Tahukah kalian? Di masa sekarang gawai dan internet sudah menjadi kebutuhan pokok bagi masyarakat indonesia. Bagaimana tidak, hari ini semua kegiatan dilakukan via online, apalagi waktu. Tidak hanya aktivitas orang dewasa, bahkan anak kecil hingga usia dini pun sudah mulai menggunakan gawai di kesehariannya. Jika anak zaman dulu bermain kelereng, petak umpet, atau mungkin lompat tali untuk mengisi waktu luang, anak zaman sekarang sudah beda lagi.Â
Ya, semua permainan itu sudah tergantikan dengan yang namanya game online. Sebagian orang tua mungkin lebih suka saat anaknya main game daripada bermain keluar rumah, namun mereka tidak sadar bahwa game ini memberikan efek yang begitu mengerikan bagi anak mereka.
Salah satu efek tersebut adalah membuat anak memiliki jiwa-jiwa pembunuh atau psikopat.Â
Bagaimana bisa? itu kan hanya game online biasa?
Eits bagaimana bisa disebut biasa? Mari kita lihat. Kita ambil salah satu contoh game online, PUBG misalnya.
Psikolog Universitas Pancasila (UP) Aully Grashinta menuturkan, game online The PlayerUnknown's Battlegrounds (PUBG) memiliki dampak negatif bagi kesehatan dan  kejiwaan. Menurutnya, PUBG mengandung unsur kekerasan yang sangat tinggi. Ini karena dalam game tersebut pemain dituntut untuk menghabisi lawan sebanyak-banyaknya. Meskipun game ini melatih anak untuk menyusun strategi dan bekerjasama dengan pemain lain, tetap saja tujuan utamanya hanya satu, yakni menghabisi sebanyak mungkin lawan agar menang. Jika anak terus menerus melakukan hal tersebut, maka sangat mungkin game tersebut akan terbawa ke dalam tingkah lakunya dan pola pikirnya. Membunuh dan membunuh. Tidak suka sedikit langsung bunuh, tidak cocok sedikit langsung habisi saja.

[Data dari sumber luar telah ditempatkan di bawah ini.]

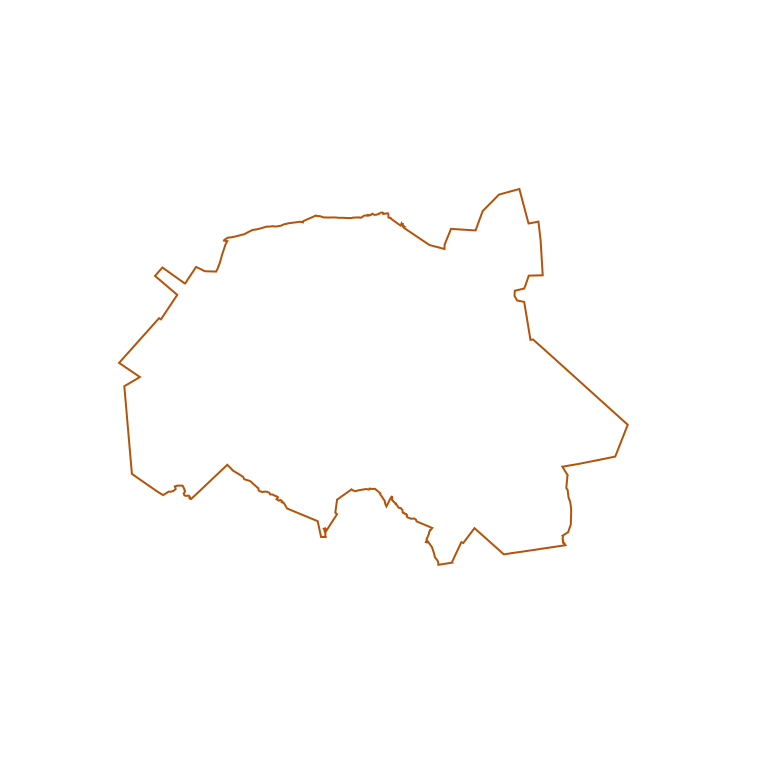 outline of Mexquitic de Carmona, San Luis Potosí, Mexico, rotated 222°
{"feature_id": "50627088B50616747627760", "entity_name": "Mexquitic de Carmona", "entity_type": "district", "adm_level": 2, "iso_a3": "MEX", "parent_name": "Mexico", "parent_adm1": "San Luis Potosí", "projection": "orthographic", "projection_center": [-101.135, 22.255], "detail": "fine", "context": "isolated", "style": "outline", "palette": "amber", "viewbox_px": 768, "rotation_deg": 222, "n_neighbors": 0, "source": "geoboundaries", "source_scale": "gbopen_adm2", "svg_char_len": 6010}
<svg xmlns="http://www.w3.org/2000/svg" viewBox="0 0 768 768"><g transform="rotate(222 384 384)"><path d="M413.9,619.5L425.3,601.7L426.4,578.6L418.7,559.4L438.0,544.1L432.2,528.1L429.4,524.8L443.2,517.7L473.4,513.4L473.9,513.7L474.5,513.7L474.8,514.4L474.7,514.5L475.6,514.4L475.7,514.1L477.0,515.5L477.2,515.3L477.9,514.9L478.4,515.1L477.6,512.9L478.7,512.8L479.3,512.6L484.2,512.1L489.8,511.5L490.2,511.8L492.0,510.7L494.9,513.5L495.8,513.1L498.3,509.8L498.7,509.9L498.8,510.2L498.9,510.6L499.2,510.6L499.4,510.3L499.8,510.3L500.1,510.2L501.0,509.3L501.1,508.9L501.3,508.0L501.3,507.5L501.4,507.4L501.5,507.3L501.7,507.2L501.9,507.1L501.9,506.6L502.0,506.2L502.7,505.1L503.0,504.6L503.4,504.3L504.3,503.3L504.7,503.1L505.1,503.0L505.9,502.9L506.4,502.9L506.7,502.7L506.8,501.3L507.0,500.6L507.2,500.3L507.4,500.0L507.8,499.8L508.4,499.4L508.0,499.1L508.8,498.1L509.2,497.8L509.6,498.0L510.2,497.0L510.4,496.9L510.9,496.4L511.4,495.8L511.6,495.5L511.6,495.2L511.9,493.7L511.9,493.3L512.3,492.5L512.6,492.0L512.9,491.6L513.2,491.5L513.5,491.5L513.9,491.1L514.4,490.7L514.9,490.2L515.4,489.8L518.6,486.6L519.1,485.6L521.1,483.8L524.4,481.1L524.9,480.8L525.7,480.1L528.4,477.6L530.0,476.4L531.6,475.2L532.8,474.1L535.9,471.3L536.2,470.9L538.6,468.9L539.1,468.4L539.7,468.0L540.0,467.6L541.6,466.8L542.0,466.7L543.6,466.0L544.5,465.5L545.0,464.8L545.3,464.7L545.6,464.6L546.0,464.4L546.3,464.0L546.9,463.6L547.4,463.6L548.7,460.5L551.5,454.3L552.4,452.3L553.2,450.3L552.5,449.8L553.1,449.4L553.7,449.1L554.5,448.6L555.0,448.4L555.8,447.4L559.1,443.5L560.7,441.7L561.7,440.5L562.2,439.9L563.0,438.9L563.6,437.8L564.3,436.9L564.7,436.4L565.2,435.7L565.7,434.7L566.2,433.3L566.5,432.7L569.5,428.9L570.0,428.4L570.7,427.8L571.4,427.5L572.4,426.6L573.0,426.0L574.0,424.8L575.0,423.8L576.3,422.7L576.9,421.9L577.4,421.0L580.2,416.5L582.4,413.3L582.6,413.1L583.0,412.6L584.2,411.2L584.8,410.5L585.1,409.7L585.6,408.3L585.8,407.8L586.1,407.2L587.1,404.6L587.3,403.9L587.6,403.2L588.3,401.3L588.5,401.0L589.1,400.4L589.5,399.9L590.6,398.0L592.0,396.0L593.2,394.1L594.1,392.9L594.6,392.2L595.8,390.6L597.2,389.2L598.2,387.7L598.4,386.8L598.7,385.8L598.8,385.0L599.1,384.3L598.8,383.5L596.1,385.3L595.7,383.6L595.1,381.5L590.9,371.9L590.8,371.6L590.6,371.2L589.5,369.1L586.7,363.3L586.1,361.4L585.4,359.9L585.1,359.2L584.7,358.0L584.0,355.2L592.5,348.0L601.9,345.3L602.0,345.1L601.8,343.8L601.0,339.1L600.9,337.8L600.6,336.1L600.0,331.9L599.0,325.7L599.4,325.4L626.6,322.3L626.6,322.2L626.5,311.1L597.3,311.9L593.0,282.8L595.2,282.4L595.0,222.4L570.1,225.8L575.5,208.6L511.2,148.5L480.5,152.4L473.8,153.6L472.0,160.0L470.3,161.3L469.7,162.6L469.0,163.2L468.5,166.5L469.2,167.1L470.4,167.7L470.9,167.9L469.7,170.0L469.3,170.2L468.6,171.2L466.8,172.6L466.2,173.4L465.8,173.6L465.1,173.5L464.0,173.1L463.6,172.8L463.2,172.8L461.8,172.0L461.7,172.1L460.9,171.5L460.6,171.5L460.2,171.2L459.7,170.1L459.7,169.8L459.6,169.4L459.7,168.9L459.7,168.7L458.0,167.8L457.7,167.8L456.9,168.0L456.4,168.3L455.9,168.7L455.3,169.5L454.3,170.4L453.8,170.4L452.5,170.0L452.5,169.1L451.9,169.0L451.3,169.0L450.4,169.4L449.6,178.7L449.2,183.7L448.3,195.2L446.4,219.1L442.5,218.9L438.1,218.6L430.8,220.0L426.6,220.7L424.1,219.7L423.9,219.8L419.1,222.1L417.8,222.4L415.6,222.3L408.2,222.3L407.7,222.5L406.3,221.4L405.9,221.0L405.2,221.0L404.8,221.1L404.4,221.3L403.5,221.7L403.4,221.8L402.9,221.9L402.2,222.3L402.0,222.5L401.5,223.2L400.3,224.6L399.2,225.3L398.6,225.6L397.0,226.3L396.3,226.4L395.8,226.3L395.2,226.0L394.9,225.8L394.3,226.0L393.7,226.6L393.2,227.1L392.6,227.4L390.9,227.7L388.6,228.7L387.9,228.8L386.9,228.9L386.8,228.7L386.8,227.5L386.8,226.5L383.9,227.1L383.4,228.5L380.9,228.7L380.9,227.8L378.4,228.5L372.8,226.6L341.5,237.7L328.4,228.2L325.0,231.2L324.9,231.3L325.1,231.6L325.7,231.7L326.7,232.5L327.0,233.3L327.5,233.7L329.8,235.0L330.4,235.7L330.6,236.0L331.2,235.9L331.9,236.1L331.8,236.4L331.0,237.5L330.8,237.4L328.6,236.2L331.8,255.8L334.1,255.8L341.5,266.7L337.6,284.0L336.3,284.0L335.7,284.2L335.5,284.3L335.3,284.5L334.0,284.9L333.2,285.6L331.8,288.0L329.8,290.5L328.2,292.5L327.6,293.3L327.4,293.5L327.1,293.9L324.4,295.6L324.3,295.9L324.7,296.6L322.2,298.4L320.5,300.1L313.4,300.3L312.9,299.4L310.1,298.9L306.5,297.9L305.6,297.8L302.9,295.8L300.3,294.7L302.8,303.9L302.9,305.4L302.5,305.6L301.3,304.6L300.4,303.2L300.0,303.1L296.0,302.9L295.8,303.1L295.6,303.2L295.3,303.2L294.9,303.0L294.8,302.8L294.7,302.9L294.5,302.7L294.4,302.8L293.3,302.6L291.2,302.1L290.5,301.9L290.3,301.9L289.0,302.6L288.6,302.9L288.3,303.1L287.2,302.7L286.7,302.8L286.0,302.7L284.1,301.0L283.6,301.1L283.4,301.1L282.9,301.7L282.1,301.4L281.3,301.6L281.0,302.0L280.6,302.2L279.1,302.0L278.7,301.3L278.8,301.1L278.5,300.8L277.2,300.6L273.4,302.2L272.8,302.9L271.8,304.2L269.6,304.6L267.8,303.7L251.8,309.3L251.6,306.9L252.1,306.3L252.0,306.1L251.8,305.9L251.7,305.6L251.6,305.4L251.4,305.0L251.4,304.8L251.4,304.5L251.4,304.1L250.3,302.7L248.8,298.0L248.7,297.7L248.6,297.4L248.6,297.2L248.1,297.0L247.8,296.8L247.7,296.4L247.2,296.1L247.3,295.4L247.3,295.0L247.1,294.5L246.0,295.0L246.0,295.5L245.9,295.7L245.8,296.3L239.3,294.9L233.8,291.8L230.0,289.2L227.4,288.9L224.7,288.1L222.6,286.0L213.7,297.0L214.4,297.5L220.7,318.2L218.7,318.8L220.3,337.4L180.9,337.6L174.9,345.0L173.3,346.9L171.1,349.5L141.3,385.6L141.9,385.7L142.0,385.7L142.6,385.6L142.9,386.2L143.4,386.4L143.8,386.0L144.3,385.8L144.9,385.9L145.5,386.4L145.8,387.4L146.6,387.5L146.9,387.7L147.1,388.2L147.8,388.6L148.2,389.4L148.7,390.1L149.2,390.5L149.8,390.6L149.4,392.3L148.0,397.1L151.3,404.8L155.7,409.8L157.9,412.6L161.9,416.9L166.8,421.0L171.0,423.2L176.6,428.1L178.8,428.6L181.5,432.1L184.4,436.1L186.1,438.2L186.4,438.9L186.4,439.1L196.1,441.9L186.0,454.7L168.9,477.6L163.6,484.8L175.6,516.8L192.8,516.8L204.8,516.8L278.8,516.9L303.0,516.8L304.7,514.8L334.7,538.8L341.0,535.2L346.0,536.8L349.2,540.9L343.7,548.7L344.6,551.3L348.9,561.4L338.8,571.0L364.0,595.8L377.9,608.0L382.6,601.7L384.0,600.0L413.9,619.5Z" fill="none" stroke="#b45309" stroke-width="2"/></g></svg>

Selain itu, anak-anak atau remaja emosinya masih sangat labil. Stimulus kekerasan yang terus menerus akan sangat mempengaruhi mereka di kehidupan nyata. Apalagi mereka masih kesulitan memberi batas antara realitas dan permainan, sehingga game pun membuat anak seringkali menyamakan perilaku antara di games dan di realita. Terlepas dari itu, WHO sendiri sudah menetapkan kecanduan game sebagai salah satu gangguan mental yang dapat membuat anak menjadi lebih pemarah.
Melihat dampaknya yang begitu mengerikan, orang tua seharusnya lebih awas akan penggunaan gawai anak - anak mereka. Sah-sah saja bermain gawai, asalkan memang benar-benar untuk urusan yang penting dan tidak ada media atau alat lain yang bisa menggantikannya. Jika hanya sekedar untuk bermain, orang tua bisa meluangkan waktu untuk anaknya dengan bermain bersama atau melakukan kegiatan lain yang lebih bermanfaat agar gawai tidak menjadi satu-satunya tempat pelarian anak di saat waktu luang.